It is widely believed that forests help improve water quality by reducing soil erosion (and hence reducing silt) as well as filtering out nutrients and pollutants carried in water, which allows the municipal drinking water supply sector to simplify or expedite many costly water treatment procedures and thereby save on operating costs. This study statistically quantifies such cost savings in the contexts of China’s Sichuan province, by analyzing how drinking water treatment costs change in response to changes in upstream forest cover. A primary novel contribution of this study is to measure the cost-saving effects delivered by forests at different distances upstream from the water intake point. The main findings are as follows.

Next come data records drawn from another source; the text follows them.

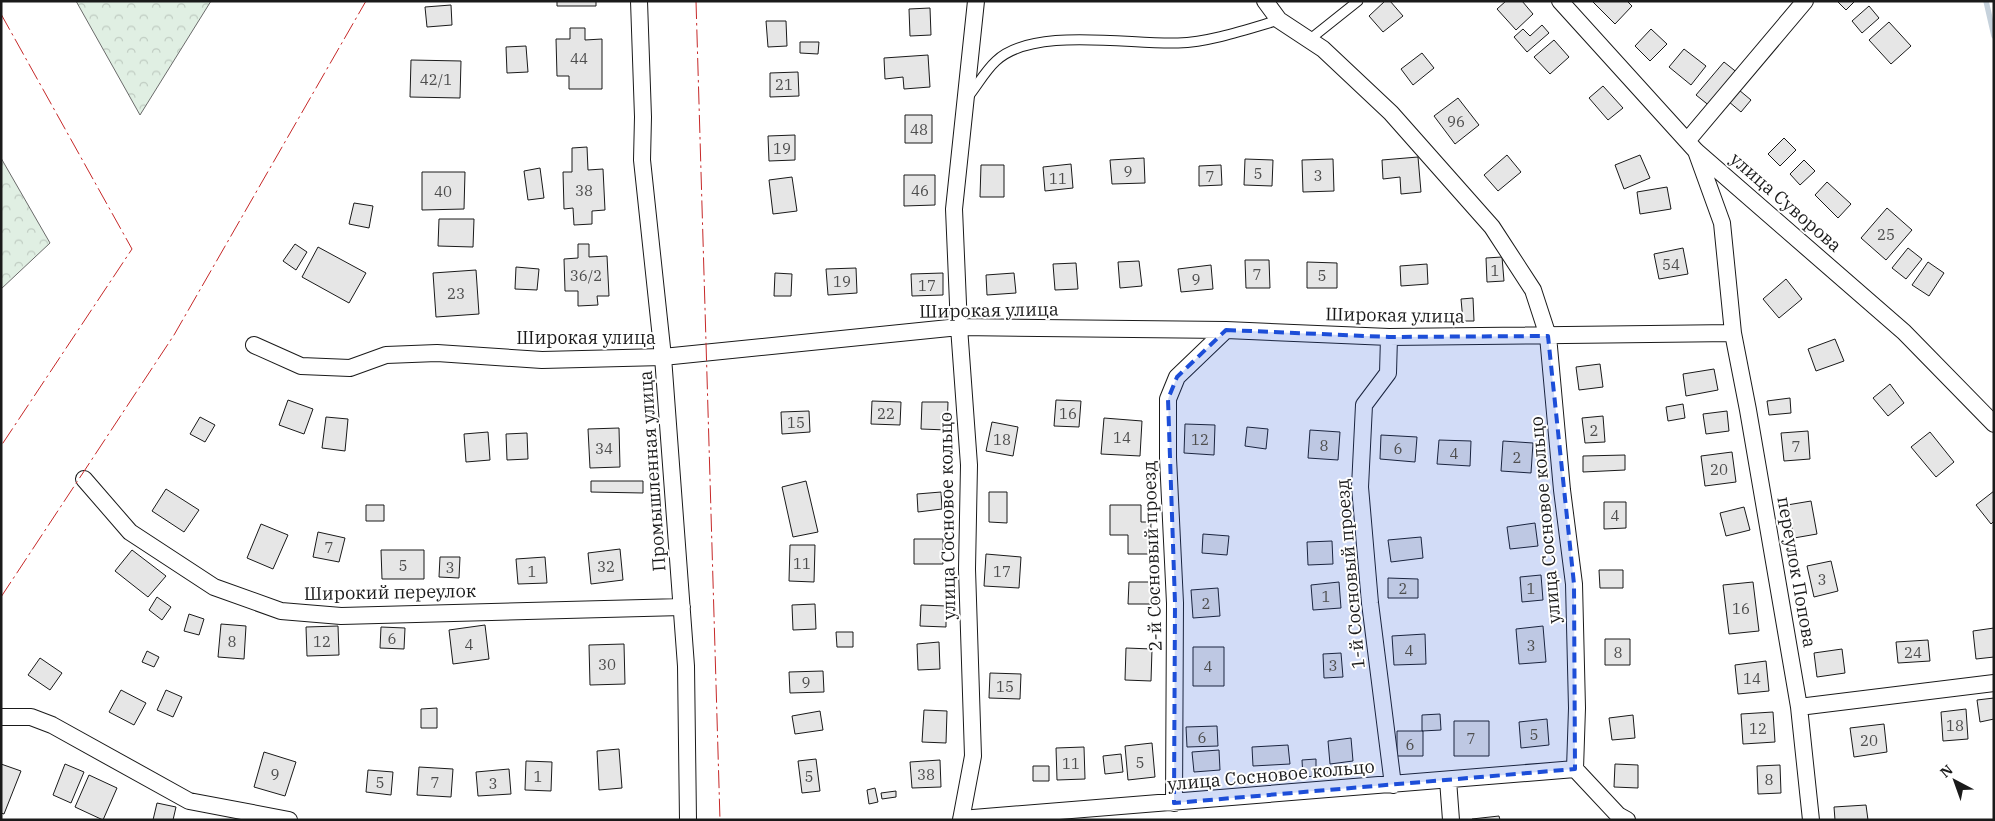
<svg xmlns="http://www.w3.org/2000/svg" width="1995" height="821" font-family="'IBM Plex Serif',serif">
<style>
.forest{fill:url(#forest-crowns);stroke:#6a6a6a}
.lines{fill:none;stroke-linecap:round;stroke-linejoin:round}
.stream{stroke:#c6d2dc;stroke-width:5.5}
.building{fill:#e6e6e6;stroke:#1a1a1a}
.lane-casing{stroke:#1a1a1a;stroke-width:11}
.street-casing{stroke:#1a1a1a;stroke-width:18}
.lane{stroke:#fff;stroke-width:9}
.street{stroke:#fff;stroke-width:16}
.power{stroke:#c62828;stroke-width:1;stroke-dasharray:18 4 2.5 4;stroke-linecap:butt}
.marked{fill:#1d4ed8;fill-opacity:0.2;stroke:#1d4ed8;stroke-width:4;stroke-dasharray:10 6;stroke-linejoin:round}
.labels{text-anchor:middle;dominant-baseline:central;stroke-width:4;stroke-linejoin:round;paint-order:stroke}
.number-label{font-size:15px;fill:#4d4d4d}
.street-label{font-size:18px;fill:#1a1a1a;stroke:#fff}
</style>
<defs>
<pattern id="forest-crowns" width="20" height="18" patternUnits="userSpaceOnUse" patternTransform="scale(1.25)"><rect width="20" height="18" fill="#e0efe3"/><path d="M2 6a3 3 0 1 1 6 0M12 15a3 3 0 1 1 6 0" fill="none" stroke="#c0ccc2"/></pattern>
</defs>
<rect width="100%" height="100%" fill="#fff"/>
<path class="forest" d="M76 1H211L140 115Z
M1 158 50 243 1 289Z"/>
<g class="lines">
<path class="stream" d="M1986 1 1994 36"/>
</g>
<path class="building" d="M557 1H596V6H557Z
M1385 1H1390L1403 16 1383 32 1369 16Z
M1506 1H1522L1533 14 1516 30 1497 9Z
M1592 1H1627L1632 6 1615 24Z
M1837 1H1855L1846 10Z
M451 5 452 25 427 27 425 7Z
M1869 6 1879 18 1862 33 1852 21Z
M930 8 931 35 910 36 909 9Z
M766 21H786L787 46 768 47Z
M1889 22 1911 46 1891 64 1869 40Z
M1542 25 1549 33 1527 52 1514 37 1523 29 1530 36Z
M570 28H585V40L602 39V89H569V76H557L556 39H570Z
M1651 29 1667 44 1650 61 1635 46Z
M1554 40 1569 57 1550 74 1534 57Z
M800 42H819L818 54 800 53Z
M526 46 528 72 507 73 506 47Z
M1684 49 1706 66 1691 85 1669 67Z
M1422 53 1434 68 1413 85 1401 69Z
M928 55 930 87 904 89 903 77 885 79 884 58Z
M411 60 461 61 460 98 410 97Z
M1724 62 1739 74 1711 107 1696 95Z
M798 72 799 96 770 97V73Z
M1603 86 1623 108 1608 120 1589 98Z
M1739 90 1751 100 1741 112 1728 101Z
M1458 98 1479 125 1455 144 1434 116Z
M905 115H932V143H905Z
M795 135V160L769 161 768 136Z
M1784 138 1796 150 1780 166 1768 154Z
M587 147 588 170 603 169 605 210 592 211V224L574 225 573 208 564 209 563 172H572V148Z
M1507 155 1521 172 1498 191 1484 175Z
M1640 155 1650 178 1624 189 1615 165Z
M1418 157 1421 192 1401 194 1400 177 1383 179 1382 160Z
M1144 158 1145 183 1112 184 1110 160Z
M1245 159 1273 160 1272 186 1244 185Z
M1333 159 1334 191 1303 192 1302 160Z
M1804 160 1815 171 1800 185 1790 174Z
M1071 164 1073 188 1045 191 1043 167Z
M981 165H1004V197H980Z
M1221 165 1222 185 1199 186V166Z
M540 168 544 198 528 200 524 171Z
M422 172H465L464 209 422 210Z
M904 175H935V205L904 206Z
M792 177 797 211 773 214 769 180Z
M1827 182 1851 204 1838 218 1815 195Z
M1667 187 1671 209 1640 214 1637 192Z
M354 203 373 206 369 228 349 224Z
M1887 208 1912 230 1886 260 1861 238Z
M439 219H474L473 247 438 246Z
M295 244 307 252 296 270 283 261Z
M578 244H589V257L607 256 609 296H597L598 305 578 306V291H565L564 259 578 258Z
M318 247 366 273 349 303 302 277Z
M1683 248 1688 274 1659 279 1654 254Z
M1908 248 1922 259 1906 279 1892 268Z
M1502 257 1504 281 1487 282 1486 258Z
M1245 260H1269L1270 288H1246Z
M1139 261 1142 286 1120 288 1118 262Z
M1307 262 1337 263V288H1307Z
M1928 262 1944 273 1929 296 1912 285Z
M1076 263 1078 289 1055 290 1053 264Z
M1427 264 1428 284 1401 286 1400 266Z
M1211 265 1213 289 1181 292 1178 269Z
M516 267 539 269 537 290 515 289Z
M856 268 857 293 828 295 826 269Z
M476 270 479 314 436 317 433 273Z
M775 273 792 274 791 296H774Z
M943 273V295L912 296 911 274Z
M1014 273 1016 293 987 295 986 275Z
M1786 279 1802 299 1779 318 1763 299Z
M1473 298 1474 321H1463L1461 299Z
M1835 339 1844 361 1816 371 1808 349Z
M1600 364 1603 387 1579 390 1576 367Z
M1714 369 1718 390 1686 396 1683 374Z
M1890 384 1904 403 1888 416 1873 398Z
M1790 398 1791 413 1769 415 1767 401Z
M288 400 313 409 304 434 279 425Z
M1056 400 1081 401 1079 427 1054 426Z
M872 401 901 402 900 425 871 424Z
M922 402H948L947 430 921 429Z
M1683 404 1685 418 1668 421 1666 407Z
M809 411 810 432 782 434 781 412Z
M1727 411 1729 431 1706 434 1703 414Z
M1603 416 1605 442 1585 443 1582 418Z
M200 417 215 425 205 442 190 434Z
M326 417 348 419 345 451 322 448Z
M1104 418 1142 421 1140 456 1101 454Z
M992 422 1018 427 1013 456 986 451Z
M1185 424 1215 425 1214 455 1184 453Z
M1247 427 1268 429 1266 449 1245 446Z
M619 428 620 467 590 468 588 429Z
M1310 430 1340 432 1338 460 1308 458Z
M1808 431 1810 459 1784 461 1781 433Z
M488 432 490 460 466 462 464 434Z
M1930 432 1954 462 1936 477 1911 447Z
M527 433 528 459 507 460 506 434Z
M1381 435 1417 437 1415 462 1380 459Z
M1439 440 1471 441 1470 466 1437 464Z
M1503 441 1533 443 1531 473 1501 471Z
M1732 452 1736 482 1705 486 1701 456Z
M1625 455V470L1583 472V456Z
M591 481H643V493L591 492Z
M806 481 818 532 793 537 782 487Z
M166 489 199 510 184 532 152 511Z
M1994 491V521L1991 524 1976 505Z
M941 492 942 509 918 512 917 494Z
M989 492H1007V523L989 522Z
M1811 501 1817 534 1794 538 1787 505Z
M1604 502H1626V528L1604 529Z
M366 505H384V521H366Z
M1110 505H1141V522H1151L1150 554H1128V535H1110Z
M1744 507 1750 530 1726 536 1720 513Z
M1535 523 1538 546 1510 549 1507 527Z
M261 524 288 535 273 569 247 558Z
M318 532 345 538 339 562 313 557Z
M1203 534 1229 536 1227 555 1202 553Z
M1421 537 1423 558 1391 562 1388 540Z
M914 539H943V564H914Z
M1332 541 1333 564 1308 565 1307 542Z
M790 545H815L814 582 789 581Z
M620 549 623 580 591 584 588 553Z
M132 550 166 576 148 597 115 571Z
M381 550H424V579H382Z
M986 554 1021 557 1019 588 984 586Z
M440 557H460L459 578 439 577Z
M545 557 547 583 518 584 516 559Z
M1831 561 1838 591 1814 597 1807 566Z
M1599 570H1623V588H1600Z
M1541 575 1543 600 1522 602 1520 577Z
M1388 578 1418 579V598H1388Z
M1129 582H1157L1156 604H1128Z
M1339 582 1341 608 1313 610 1311 585Z
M1753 582 1759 631 1729 634 1723 585Z
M1218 588 1220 616 1193 618 1191 590Z
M157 597 171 607 162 620 149 610Z
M815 604 816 629 793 630 792 605Z
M921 605 946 606V627L920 626Z
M189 614 204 619 199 635 184 631Z
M221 624 246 626 244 659 218 657Z
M485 625 489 659 453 664 449 630Z
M338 626 339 655 307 656 306 627Z
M1543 626 1546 662 1519 664 1516 629Z
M381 627 405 628 404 649 380 648Z
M1994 628V657L1976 659 1973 631Z
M836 632H853V647H837Z
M1425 634 1426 664 1394 665 1392 636Z
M1605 639H1630V665H1605Z
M1928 640 1930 661 1898 663 1896 642Z
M939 642 940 669 918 670 917 644Z
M624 644 625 684 590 685 589 645Z
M1193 647H1224V686H1193Z
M1126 648 1152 649 1151 681 1125 680Z
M1842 649 1845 673 1817 677 1814 653Z
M147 651 159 657 154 667 142 662Z
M1341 653 1343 677 1324 678 1323 654Z
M40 658 62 673 50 690 28 675Z
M1766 661 1769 691 1738 694 1735 665Z
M823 671 824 692 790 693 789 672Z
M990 673 1021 674 1020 699 989 698Z
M121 690 146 703 134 725 109 712Z
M166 690 182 697 173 717 157 710Z
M1994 698V719L1980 722 1977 700Z
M437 708V728H421V709Z
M1966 709 1968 739 1943 741 1941 712Z
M924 710 947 711 946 743 922 742Z
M820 711 823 730 795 734 792 716Z
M1773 712 1775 742 1743 744 1741 714Z
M1440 714 1441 730 1422 731V715Z
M1633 715 1635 738 1612 740 1609 718Z
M1547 719 1549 745 1521 748 1519 722Z
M1454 721H1489V756H1454Z
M1884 724 1887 752 1854 757 1850 728Z
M1217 726 1218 746 1187 747 1186 727Z
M1397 731H1423V756H1397Z
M1351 738 1353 761 1330 764 1328 741Z
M1152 743 1155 777 1128 780 1125 746Z
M1288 745 1290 764 1253 766 1252 747Z
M1084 747 1085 779 1057 780 1056 748Z
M619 749 622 788 599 790 597 751Z
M1219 750 1220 770 1194 772 1192 752Z
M264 752 296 762 285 796 254 787Z
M1121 754 1123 772 1105 774 1103 756Z
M816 759 820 791 802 793 798 761Z
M1316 759V776L1303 777 1302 760Z
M940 760 941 787 912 788 910 762Z
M526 761 552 762 551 791 525 790Z
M1 764 21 771 4 814 1 813Z
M65 764 84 772 71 803 53 795Z
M1615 764 1638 765V788L1614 787Z
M1780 765 1781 793 1758 794 1757 766Z
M1033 766H1049V781H1033Z
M419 767 453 769 451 797 417 795Z
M509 769 511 794 478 796 476 772Z
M368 770 393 772 391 795 366 792Z
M89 775 117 788 103 820 75 807Z
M875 788 878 802 869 804 867 790Z
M896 791V797L882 799 881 793Z
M157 803 176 807 173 820H153Z
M1866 805 1868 820H1835L1834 807Z
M1499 816 1500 820H1472V819Z"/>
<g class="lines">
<g class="lane-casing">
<path id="lane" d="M1309 40 1358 1
M968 97C977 86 985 71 996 61 1033 26 1130 45 1178 43 1210 42 1248 29 1279 20"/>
</g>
<g class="street-casing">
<path id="street" d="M639 1 643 117 642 160 663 357 686 666 688 820
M1560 1 1696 151 1904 332 1994 424
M1687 141 1805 1
M1696 151 1722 223 1733 333 1748 410 1799 707 1811 820
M1389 337 1388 373 1364 405 1360 487 1370 603 1393 785
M254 345 301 366 350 368 386 355 437 353 542 360 663 357 959 327 1226 330 1389 337 1733 333
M84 479 130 532 214 587 281 611 341 616 682 607
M1799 707 1994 683
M1 717H31L52 725 189 801 289 820
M1575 769 1618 815 1627 820
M1448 780 1451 820
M1174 803 1175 603 1168 458V399L1177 377 1226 330
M961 819 1575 769 1577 708 1574 584 1562 490 1548 336 1533 290 1492 227 1391 113 1323 49 1279 20 1265 1
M961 820 973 756 967 569 969 465 959 327 954 209 976 1"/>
</g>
<use href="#lane" class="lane"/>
<use href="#street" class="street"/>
<path class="power" d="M696 1 720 820
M1 14 132 249 1 446
M1 597 174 335 366 1"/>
</g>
<path class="marked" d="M1226 330 1389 337 1548 336 1574 584 1575 769 1174 803 1175 603 1168 399 1177 377Z"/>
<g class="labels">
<g class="number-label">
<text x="579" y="58">44</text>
<text x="436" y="79">42/1</text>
<text x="784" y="84">21</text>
<text x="1456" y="121">96</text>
<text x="919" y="129">48</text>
<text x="782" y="148">19</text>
<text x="1128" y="171">9</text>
<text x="1258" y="173">5</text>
<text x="1318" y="175">3</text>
<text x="1210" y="176">7</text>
<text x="1058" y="178">11</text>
<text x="584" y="190">38</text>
<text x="920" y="190">46</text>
<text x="443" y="191">40</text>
<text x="1886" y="234">25</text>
<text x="1671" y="264">54</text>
<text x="1495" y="270">1</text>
<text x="1257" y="274">7</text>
<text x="586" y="275">36/2</text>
<text x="1322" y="275">5</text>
<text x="1196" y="279">9</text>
<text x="842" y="281">19</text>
<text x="927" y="285">17</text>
<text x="456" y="293">23</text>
<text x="886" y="413">22</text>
<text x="1068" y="413">16</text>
<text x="796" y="422">15</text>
<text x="1594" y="430">2</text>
<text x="1122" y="437">14</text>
<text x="1002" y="439">18</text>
<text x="1200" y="439">12</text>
<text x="1324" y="445">8</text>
<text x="1796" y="446">7</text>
<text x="604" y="448">34</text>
<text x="1398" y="448">6</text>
<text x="1454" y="453">4</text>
<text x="1517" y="457">2</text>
<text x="1719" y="469">20</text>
<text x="1615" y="515">4</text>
<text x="329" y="547">7</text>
<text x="802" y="563">11</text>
<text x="403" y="565">5</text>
<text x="606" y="566">32</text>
<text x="450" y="567">3</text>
<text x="532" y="571">1</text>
<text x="1002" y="571">17</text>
<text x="1822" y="579">3</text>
<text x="1403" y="588">2</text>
<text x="1531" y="588">1</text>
<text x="1326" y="596">1</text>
<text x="1206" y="603">2</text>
<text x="1741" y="608">16</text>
<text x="392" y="638">6</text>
<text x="232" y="641">8</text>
<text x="322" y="641">12</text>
<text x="469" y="644">4</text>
<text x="1531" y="645">3</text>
<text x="1409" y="650">4</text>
<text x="1618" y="652">8</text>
<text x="1913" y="652">24</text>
<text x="607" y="664">30</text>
<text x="1333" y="665">3</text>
<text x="1208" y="666">4</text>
<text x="1752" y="678">14</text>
<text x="806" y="682">9</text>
<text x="1005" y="686">15</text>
<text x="1955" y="725">18</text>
<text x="1758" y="728">12</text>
<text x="1534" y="734">5</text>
<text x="1202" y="737">6</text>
<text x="1471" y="738">7</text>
<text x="1869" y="740">20</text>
<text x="1410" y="744">6</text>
<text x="1140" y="762">5</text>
<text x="1071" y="763">11</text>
<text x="275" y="774">9</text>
<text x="926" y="774">38</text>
<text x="538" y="776">1</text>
<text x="809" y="776">5</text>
<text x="1769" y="779">8</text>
<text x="380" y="782">5</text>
<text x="435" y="782">7</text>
<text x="493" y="783">3</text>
</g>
<g class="street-label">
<text transform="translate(1786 202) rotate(41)">улица Суворова</text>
<text transform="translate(989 310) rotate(-1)">Широкая улица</text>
<text transform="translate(1395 315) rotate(1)">Широкая улица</text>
<text x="586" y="337">Широкая улица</text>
<text transform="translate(652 471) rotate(-94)">Промышленная улица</text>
<text transform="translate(947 516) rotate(-91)">улица Сосновое кольцо</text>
<text transform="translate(1545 520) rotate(-95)">улица Сосновое кольцо</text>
<text transform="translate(1152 556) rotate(-92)">2-й Сосновый проезд</text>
<text transform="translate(1797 572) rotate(80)">переулок Попова</text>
<text transform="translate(1350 574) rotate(-95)">1-й Сосновый проезд</text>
<text transform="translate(390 592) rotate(-1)">Широкий переулок</text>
<text transform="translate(1271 775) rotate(-5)">улица Сосновое кольцо</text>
</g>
</g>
<rect width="1995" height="821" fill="none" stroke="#1a1a1a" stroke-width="5"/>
<g transform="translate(1955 781) rotate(319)" stroke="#ffffff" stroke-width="4" paint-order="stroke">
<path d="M0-4L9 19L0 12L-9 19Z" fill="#1a1a1a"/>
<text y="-8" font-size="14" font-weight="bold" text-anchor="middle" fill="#1a1a1a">N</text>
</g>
</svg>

- An increase in forest cover within 3km upstream of the water intake point is likely to reduce drinking water treatment costs. There is no statistical evidence for such cost-saving effects associated with forest cover in more distant upstream locations beyond the 3km radius. The country’s Ministry of Environmental Protection recommends that the primary and secondary drinking water protection areas should jointly cover at least a 3km radius upstream from a water intake point, which is in line with our result.
- The cost-saving effect of forest cover is likely to be moderate. My results suggest that a 1% increase in forest cover within 3 km upstream would reduce drinking water treatment costs by almost 0.02%. The annual total cost savings of all forest cover in the 3km radius amounts to 63 million yuan (USD 9.5 million). These results are smaller than the results of previous studies focusing on the tropics such as India and Malaysia, but are more comparable to the results from higher latitude regions such as France and Portugal.
- These findings have practical implications for forest conservation. In an attempt to conserve forests as a means of reducing drinking water treatment costs, it might be economically more worthwhile to focus on upstream forests within a certain radius of the water intake point, rather than overstretch efforts and resources to conserve all forests in the entire catchment.
- The study contributes to ecosystem services accounting, which is a process of assigning monetary values to natural resources, so that they can be considered along with industrial and agricultural production when balancing economic activity against environmental protection. In forest ecosystem services accounting, it has been common to assign the same value for water purification to the entire forest, instead of assigning different values for water purification that depend on how close an area of forest is to the water source.
This brief is based on: Valuing Water Purification Services of Forests: A Production Function Approach Using Panel Data from China's Sichuan Province, EfD Discussion Paper 20-29, August 2020, by Zhaoyang Liu, Department of Land Economy, University of Cambridge, UK.